One of Donald J. Trump’s priorities as president has been to lower energy costs for Americans and create more jobs in the energy sector. Trump’s America First Energy Plan pledges to increase wages by more than $30 billion in seven years by casting aside Obama-era regulations and increasing oil, gas and coal production.
Trump has already signed two executive orders that could eventually have a big impact on the oil and gas industry. In January, he reopened the Keystone XL and Dakota Access oil pipelines, controversial projects that had been blocked or delayed under President Obama. In April, Trump signed an order allowing for energy exploration and offshore drilling along U.S. coastlines.
Both orders set the stage for more crude oil production, but it may be years before they become game-changers for oilfield services companies. Here are the reasons why:
Oil Prices are Low
Today, the price of crude oil hovers around $49 a barrel. Oil prices are up from a year ago, but still down significantly from 2014, when oil topped $100 a barrel. While the U.S. rig count has started to increase again, the oil & gas industry is still recovering from a crash that led to many bankruptcies and the loss of over 200,000 jobs.
Currently, a glut of domestically produced oil has helped keep prices low. Until that inventory decreases and prices rise, oil companies will have little incentive to spend money on more exploration and production.
Regulations are Not the Main Issue
While oil companies have applauded Trump’s efforts to slash federal regulations, market forces are a much bigger factor than government oversight.
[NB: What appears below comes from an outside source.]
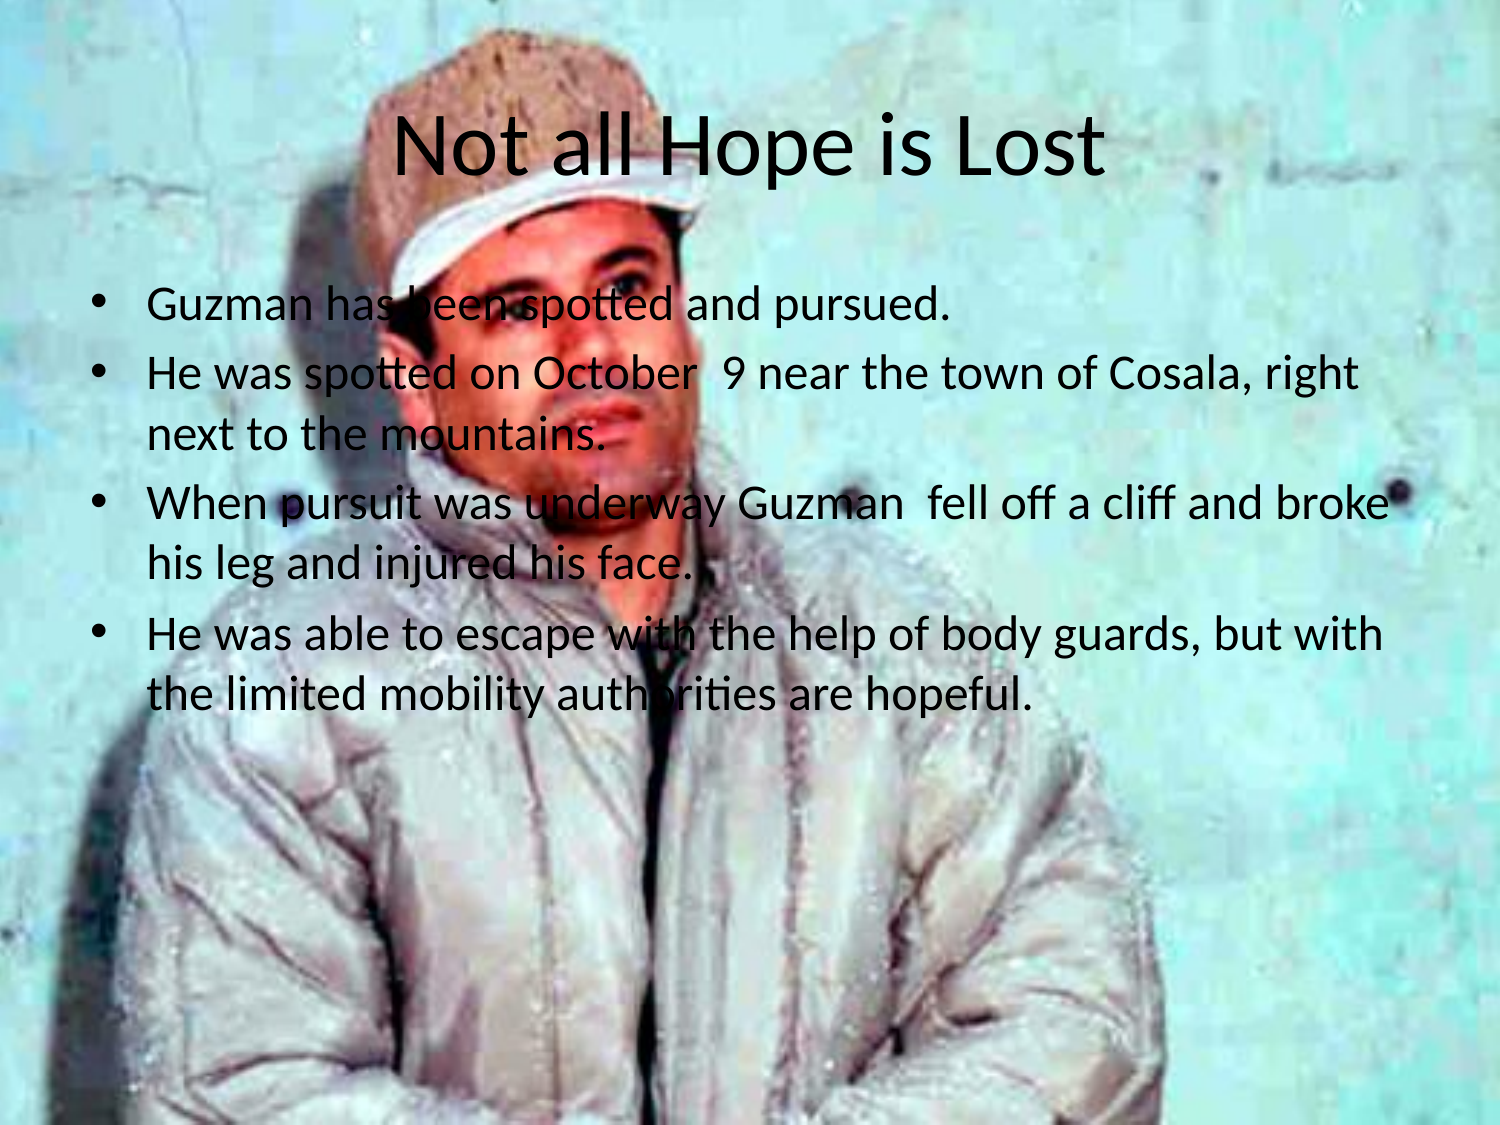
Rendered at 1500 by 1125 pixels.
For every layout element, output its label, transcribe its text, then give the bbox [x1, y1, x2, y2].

Industry experts say that swings in the price of oil far outweigh the few dollars per barrel of costs related to environmental regulations.
“Regulation is a hassle. It’s a secondary factor at best,” said Mike Wittner, global head of oil research at Societe Generale, in a recent interview with CNNMoney.
Offshore Drilling Takes Time
Even with Trump’s order to open U.S. coastlines to more offshore drilling, it will take several years to build more drilling sites. The exploration of deep sea oil reserves is expensive and complex. Securing oil leases from the federal government to drill offshore can take years. Finally, there will be legal challenges from environment groups and states that are concerned about the impact on tourism. At this point, oil producers may be reluctant to spend the time and money on offshore exploration.
Demand is Currently Being Met
Trump has taken steps to open more federal lands to drilling. However, the energy sector is currently focused on pumping oil from private land in shale hotbeds like the Bakken Formation in North Dakota and the Permian Basin in Texas. The opening of the Dakota Access Pipeline will unleash crude oil that has been trapped in the Bakken shale play.
Future growth in oil production is likely to come from shale in Texas and North Dakota, but market conditions indicate that oil demand in the U.S. and overseas is currently being met. The opening of the Keystone XL pipeline, which Obama blocked and Trump has now approved, may be further delayed due to a lack of intertest from oil producers in North Dakota and Montana.